Feedback wanted: Exporting Analytics Data


#1

The team is considering adding an export function to the Podlove Publisher Analytics feature so that episode download data can be exported to one or more files.

We’d like to collect feedback from you how you would want these files to be structured, what information it should contain and which format(s).

What kind of functionality we’d like to enable

Our front-end analytics are off to a good start. It looks as if we can produce stable results that provide actual insight into what’s going on with our podcasts but we’d love to be able to dig deeper. Before pushing out new features we’d love to see others doing statistical experiments with their data.

What is in the database

We are currently tracking Download Intents which is our name for a download that is expected to be triggered as the Publisher receives a request for the download URL from some program.

We store time and date along with user agent information and we generate a location by evaluating the IP address the request came from. We do not store IP addresses in the analytics database for privacy reasons.

This data is regularly aggregated so that it can be quickly displayed on the analytics page.

So any export could present either raw download data (with every single download on record) or aggregated data (by 24h).

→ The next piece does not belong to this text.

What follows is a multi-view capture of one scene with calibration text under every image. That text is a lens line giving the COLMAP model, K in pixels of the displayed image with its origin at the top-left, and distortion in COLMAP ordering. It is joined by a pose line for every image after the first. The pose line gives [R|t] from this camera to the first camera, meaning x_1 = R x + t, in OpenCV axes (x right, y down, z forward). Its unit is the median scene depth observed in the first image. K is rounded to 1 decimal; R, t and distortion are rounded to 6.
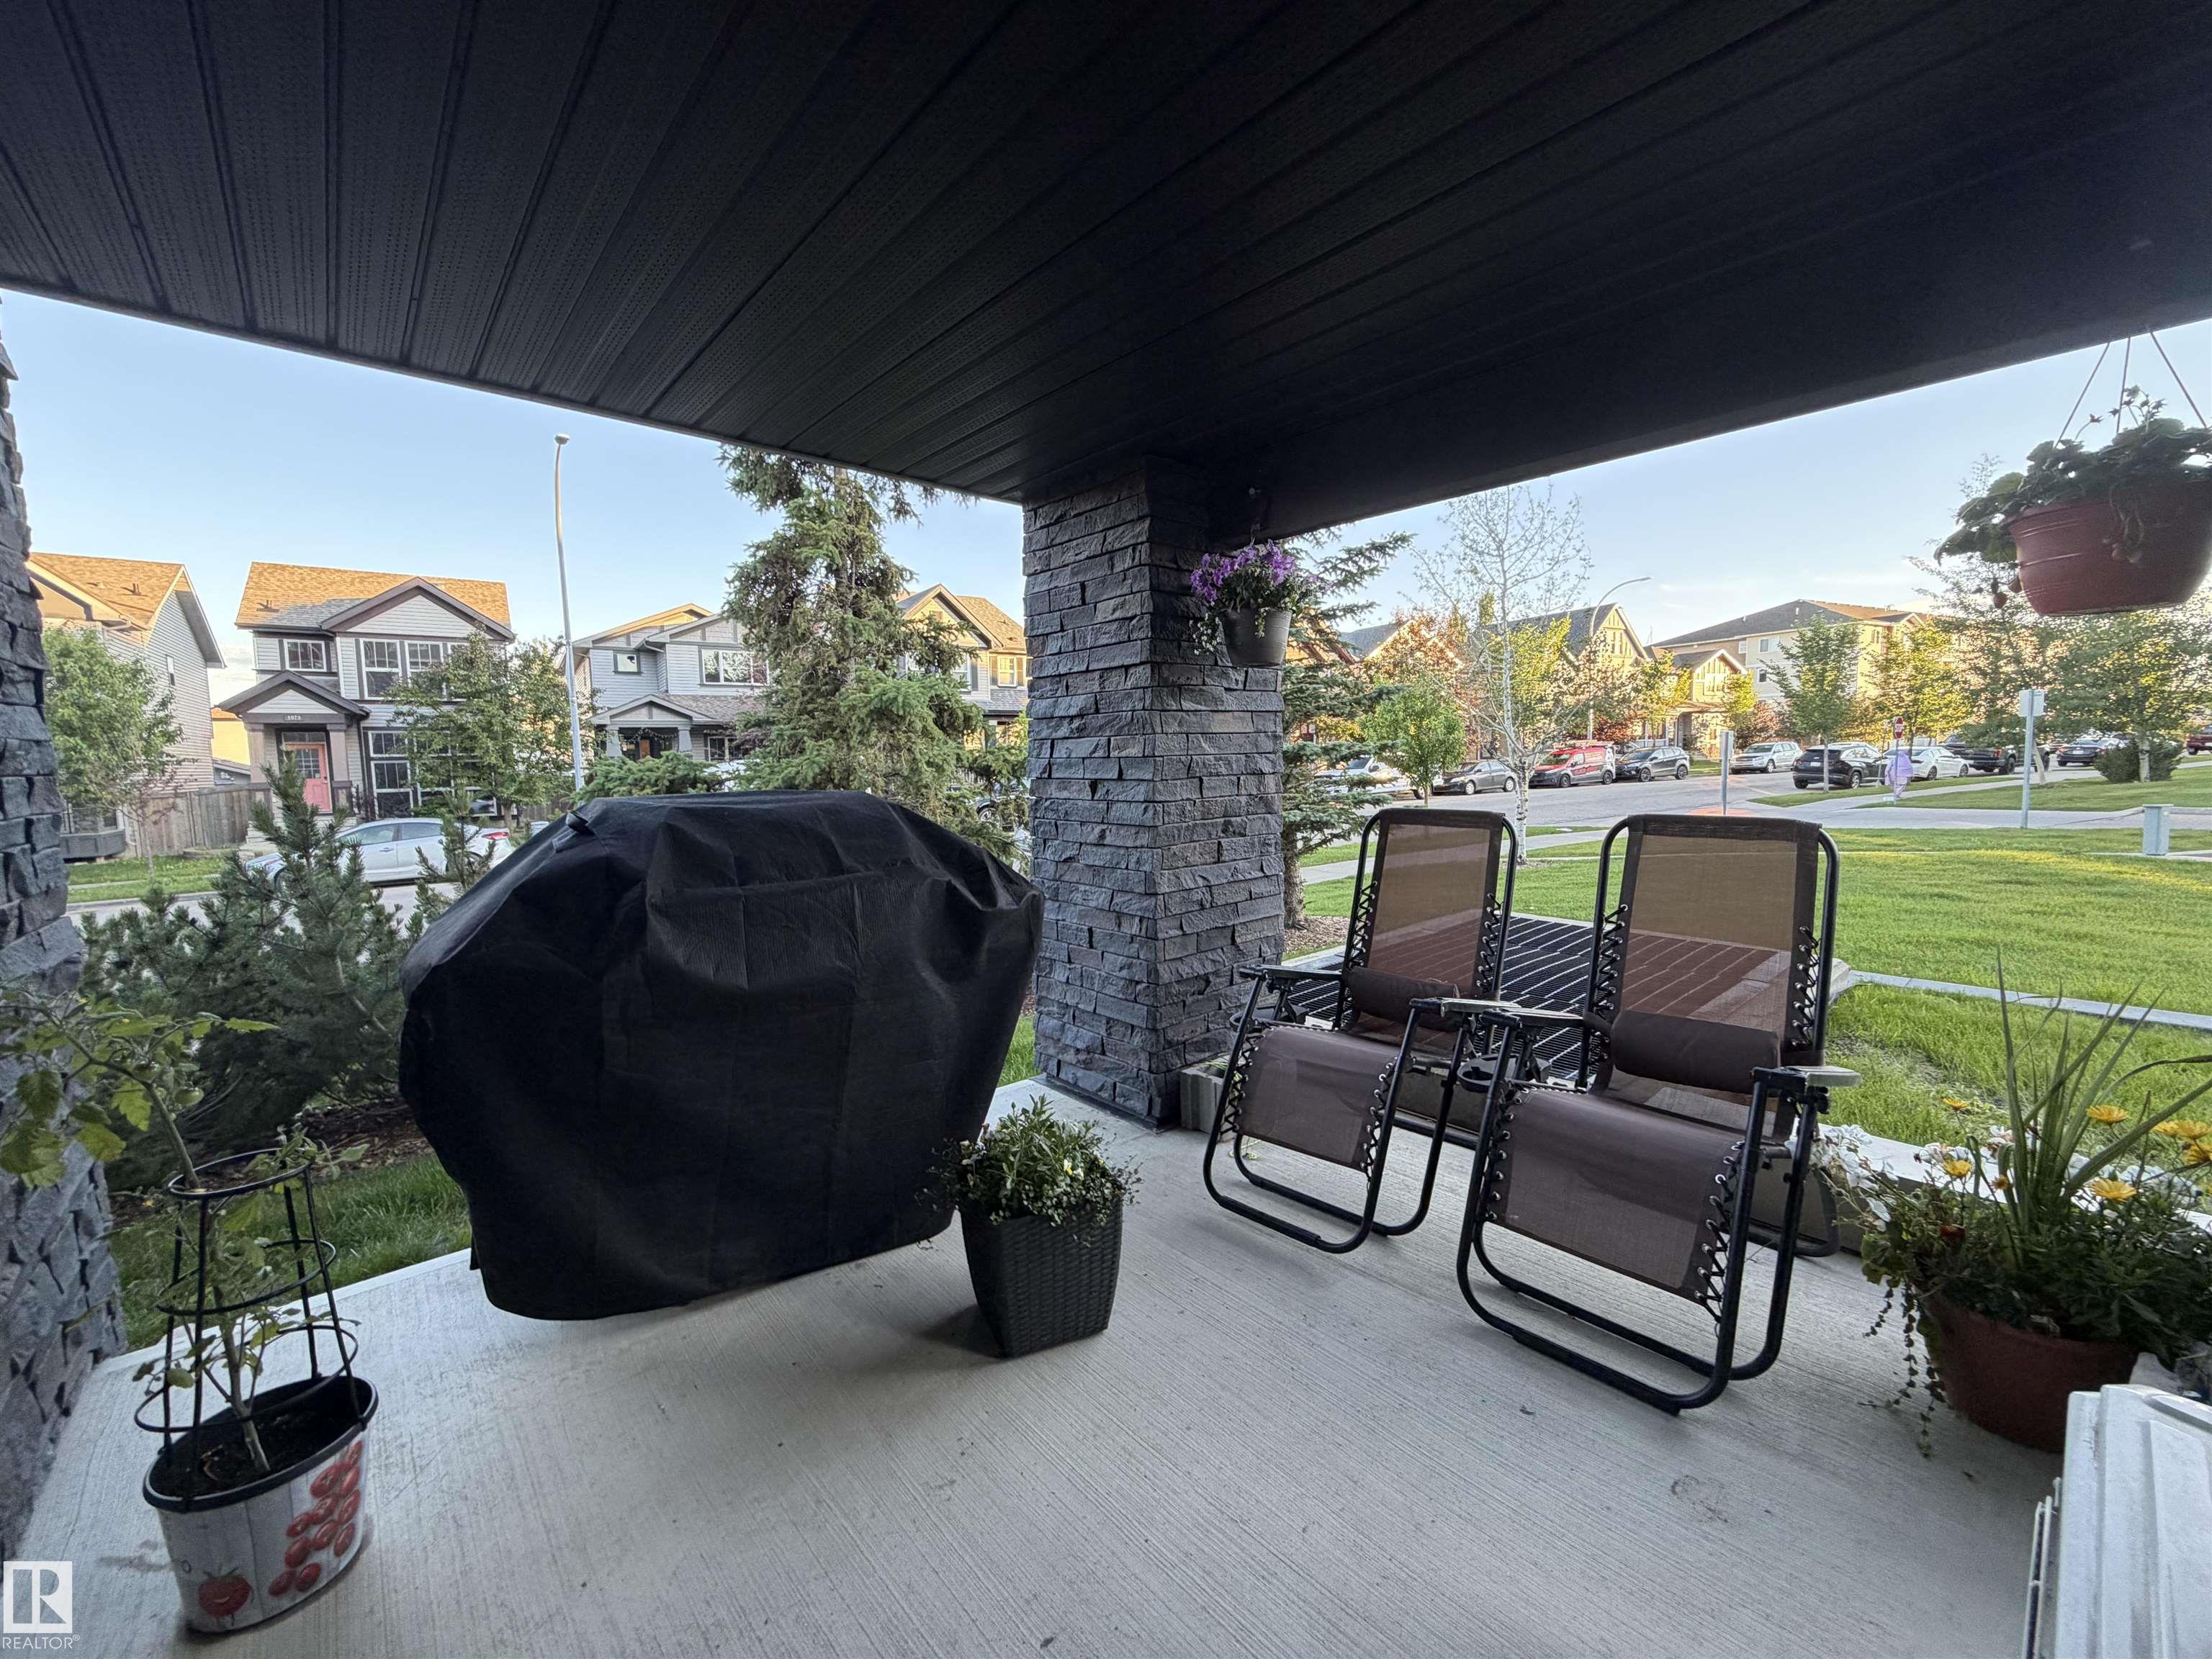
lens RADIAL K [[879.6, 0, 1127.7], [0, 879.6, 822.5], [0, 0, 1]] dist [0.001048, 0.000005]
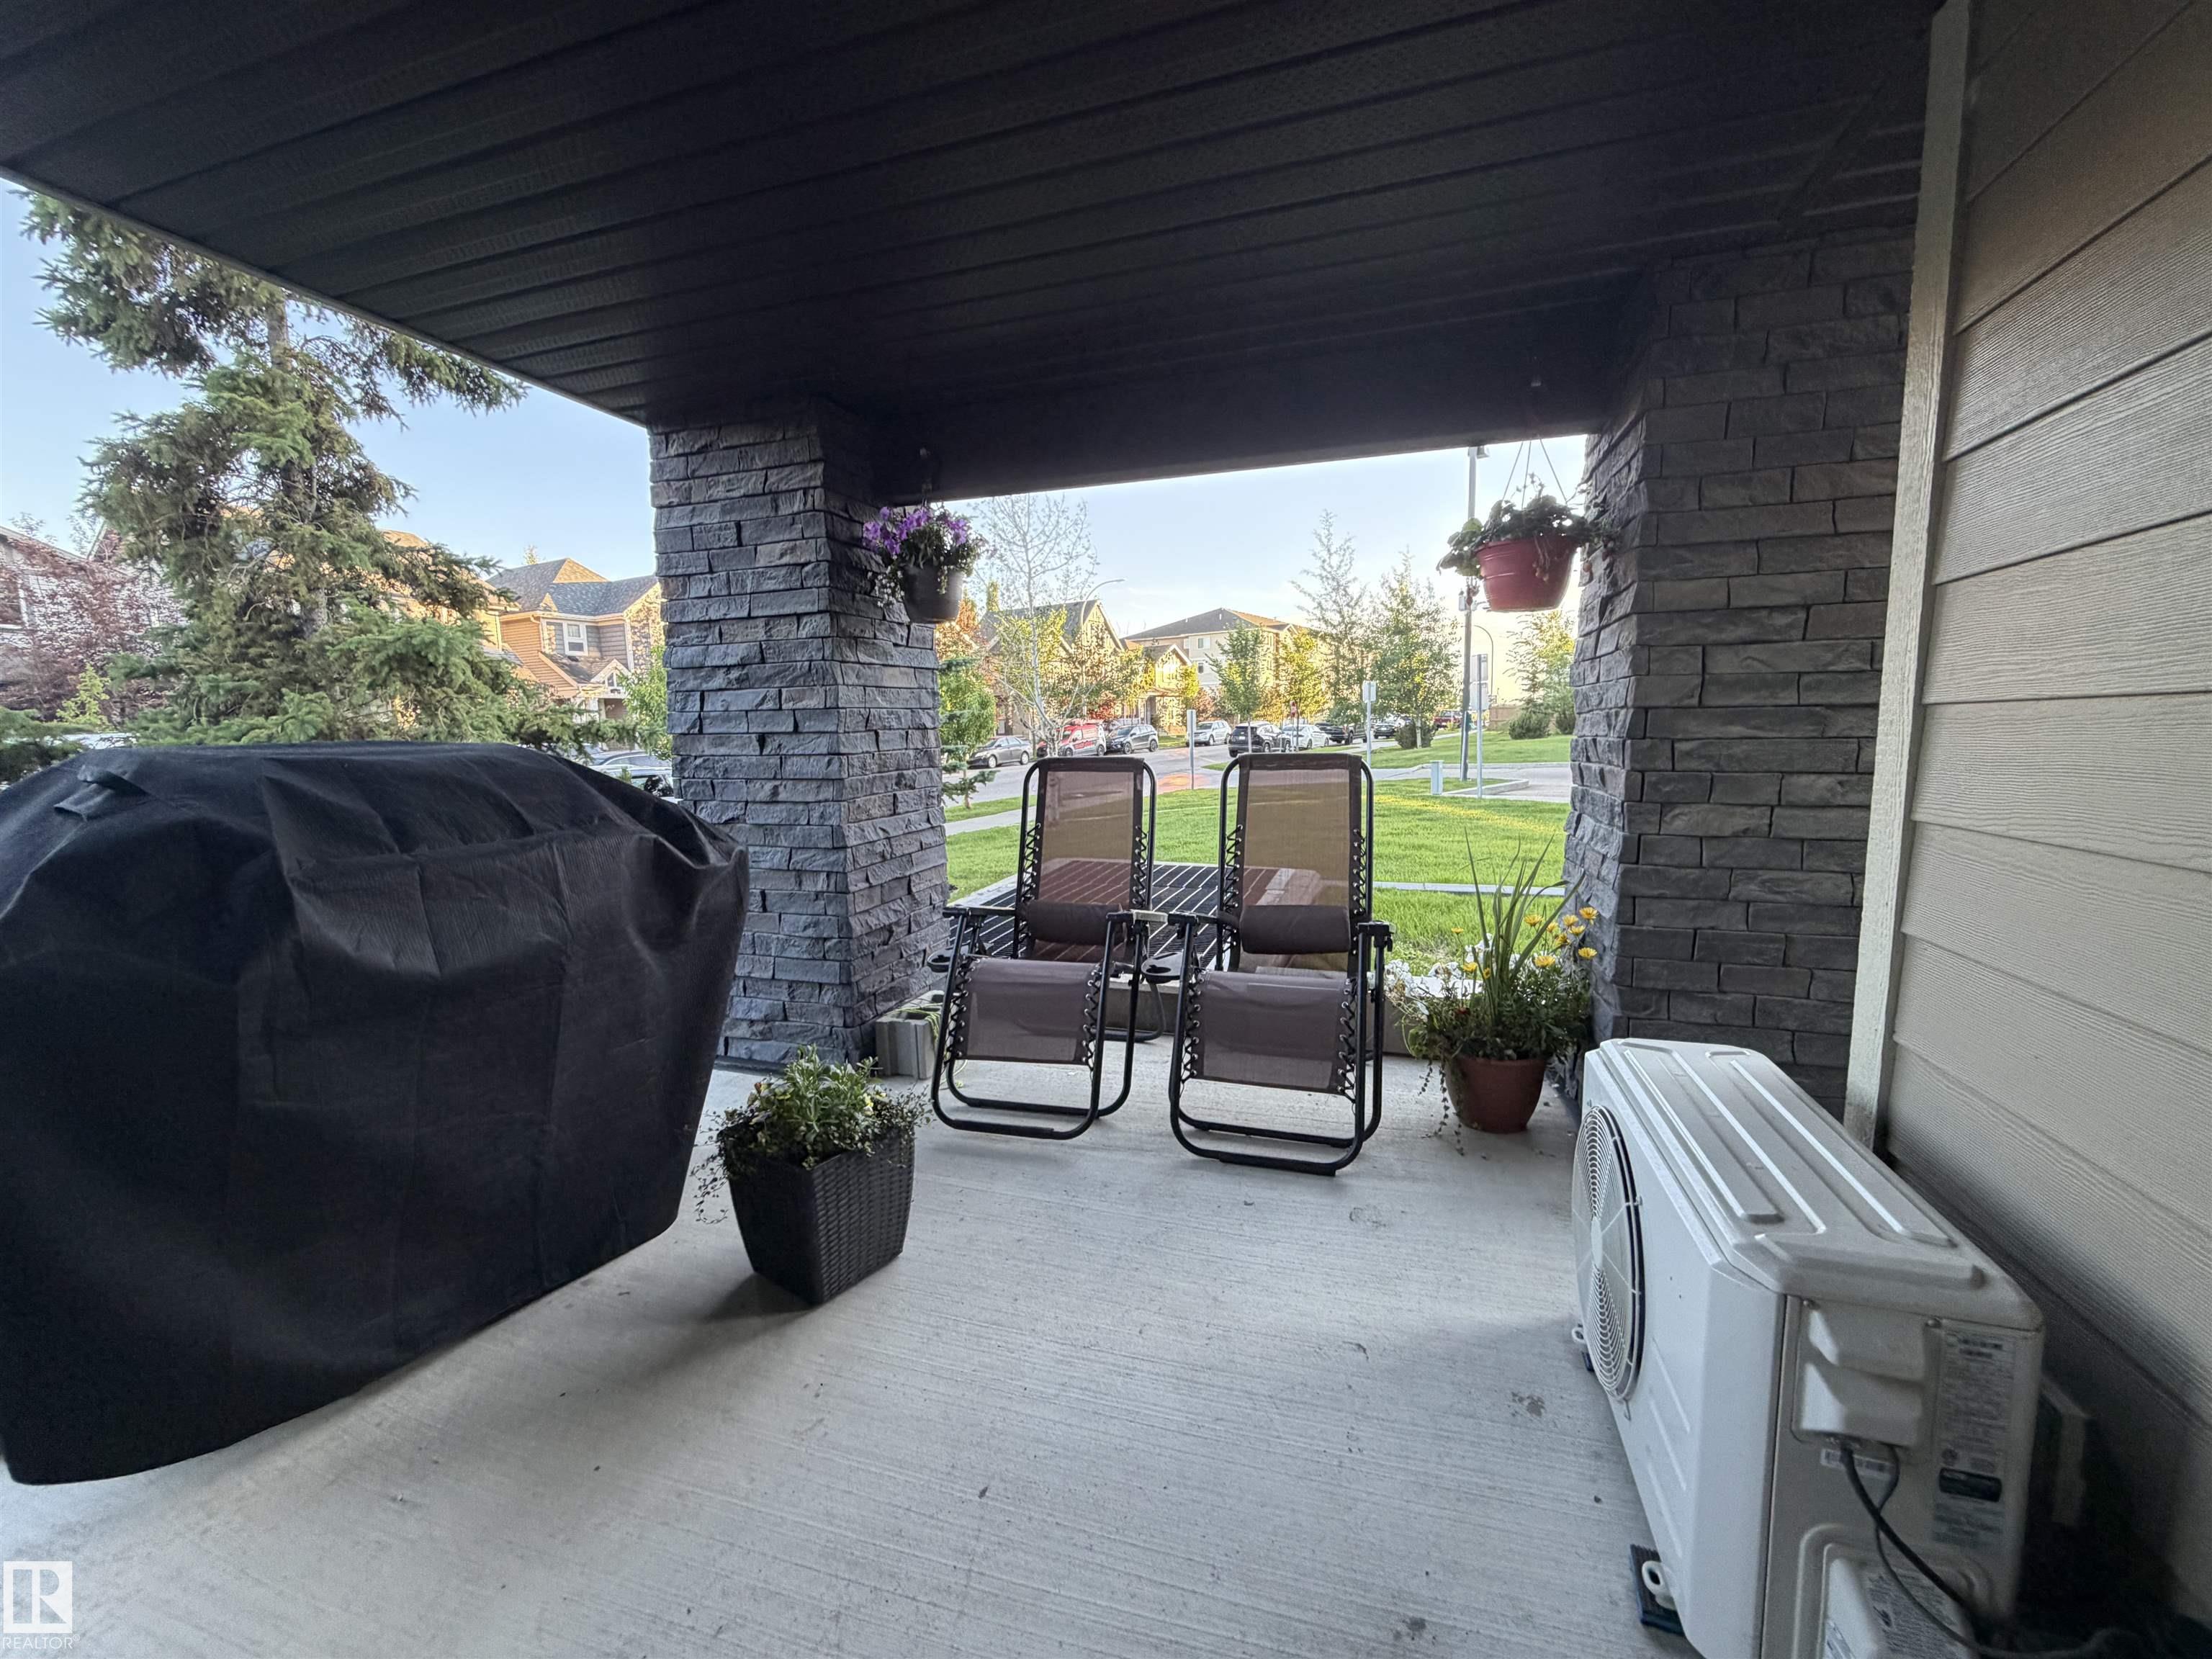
lens RADIAL K [[879.6, 0, 1107.1], [0, 879.6, 821.9], [0, 0, 1]] dist [0.001048, 0.000005]
pose [[0.861385, -0.054426, 0.505029, -0.208351], [0.044469, 0.998506, 0.031760, 0.033744], [-0.506002, -0.004900, 0.862518, -0.005640]]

Episode metadata description file

An upcoming release would also provide a general file (in XML and/or JSON format) containing the most important meta data about all episodes. This metadata would include both titles and descriptions as well as all associated media file names and image URLs. This file can serve as a reference for statistical software to display stats in a meaningful way.

What we need feedback on

Most important we’d love to get suggestions on

  • structure of the export format (XML, lined-based, JSON etc,)
  • which datapoints to include
  • if you prefer raw or aggregated data

Thanks in advance


#2

Here are my first thoughts about this:

I would prefer a simple csv file with a header line that can directly be opened in Excel if - and only if - the data structures really are that simple. In case it needs 1:n relations of course json or xml would be ok. It does not matter to me if it is xml or json. That’s just personal taste. I personally like json more but use xml more often.

Columns:

  • Number of Download intents and the dimensions and attributes from below (No 3).

Aggregated Number of download intents per day and typical other dimensions would be sufficient for me. The the dimensions could be:

  • Date
  • Episode id
  • A combination of Download Source and Download Context. (or even two dimensions if that makes sense.)
  • Episode Asset
  • Podcast Client
  • Operating System

So there would be I guess something between a hand full of entries to plenty of hundreds per episode and day depending of how successful the podcast is and if the episode was just released.

Additional (redundant) attributes maybe:

  • Episode Name
  • Release Date
  • Episode length

#3

Hi,
I’d love to have this feature! I’m a data nerd and creating my own scripts for every niche use case I can think of would be awesome!
The more details the better — you can always filter things out, but it’s impossible to create more details. Nevertheless, it is important to have clear information about what is what. In my opinion, exporting one row per valid* download intend with as much data as possible (user agent, feed) and a timestamp is the best and at the same time easiest to handle solution.

  • As far as I know, podlove analytics are filtered, such that invalid request (e.g., from bots or of unpublished episodes) don’t show up in the statistcs. I’d do the same thing for a csv export.

For this, a line-based format (e.g. comma-separated values) is the most suitable as it is simple to interpret and creates almost no overhead.

The most important details (in my opinion) are:

  • timestamp
  • episode-id (name)
  • feed
  • user-agent
  • time after episode published

<tl;dr>

  1. CSV
  2. time, episode, feed, useragent
  3. raw (but with invalid data removed)

Thanks for your efforts, I’m looking forward to this amazing feature!


#4

I’m interested in XML & JSON equally in order to try out parsing those in R (inspired by).

Does it make a difference in the amount of coding work, whether simply all available datapoints are exported, compared to the amount of work needed to decide on the subset?

Aggregated by default, raw as an option.


#5

I have a feature request re the analytics. The first 50 or so episodes of our podcasts were published before podlove analytics were around. We have download numbers derived from the server logs re each episode for this period of time until we enabled podlove analytics. For our all time record I’d like to add those numbers as a starting offset to these first 50 episodes in the podlove analytics, maybe by once uploading a CSV file.

Right now I’m manually adding those historical numbers to the podlove analytics number in a spreadsheet to get the whole image for all episode. But that kind of sucks. Thanks for considering!